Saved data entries
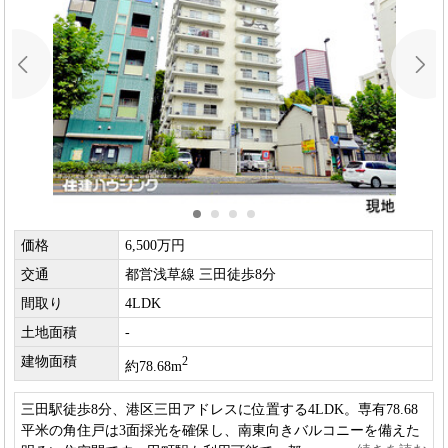
価格
6,500万円
交通
都営浅草線 三田徒歩8分
間取り
4LDK
土地面積
-
建物面積
2
約78.68m
三田駅徒歩8分、港区三田アドレスに位置する4LDK。専有78.68
平米の角住戸は3面採光を確保し、南東向きバルコニーを備えた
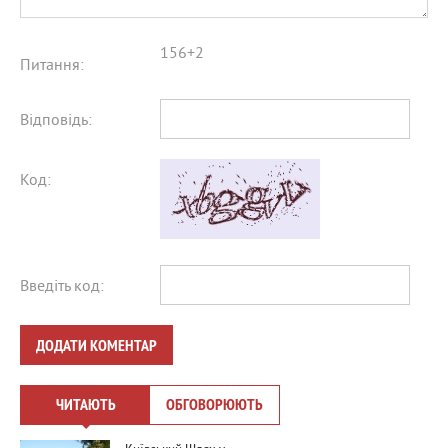
156+2
Питання:
Відповідь:
Код:
Введіть код:
ДОДАТИ КОМЕНТАР
ЧИТАЮТЬ
ОБГОВОРЮЮТЬ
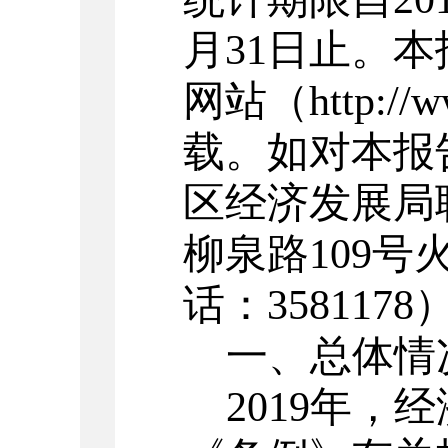
月31日止。
网站（http://ww
载。如对本报
区经济发展局
柳泉路109号
话：3581178
一、总体情
2019
年，经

What is required: Can you repeat every line of text in the material above word for word, leaving the pictures out?

Exercise solution:
価格
6,500万円
交通
都営浅草線 三田徒歩8分
間取り
4LDK
土地面積
-
建物面積
2
約78.68m
三田駅徒歩8分、港区三田アドレスに位置する4LDK。専有78.68
平米の角住戸は3面採光を確保し、南東向きバルコニーを備えた
156+2
Питання:
Відповідь:
Код:
Введіть код:
ДОДАТИ КОМЕНТАР
ЧИТАЮТЬ
ОБГОВОРЮЮТЬ
月31日止。
网站（http://ww
载。如对本报
区经济发展局
柳泉路109号
话：3581178
一、总体情
2019
年，经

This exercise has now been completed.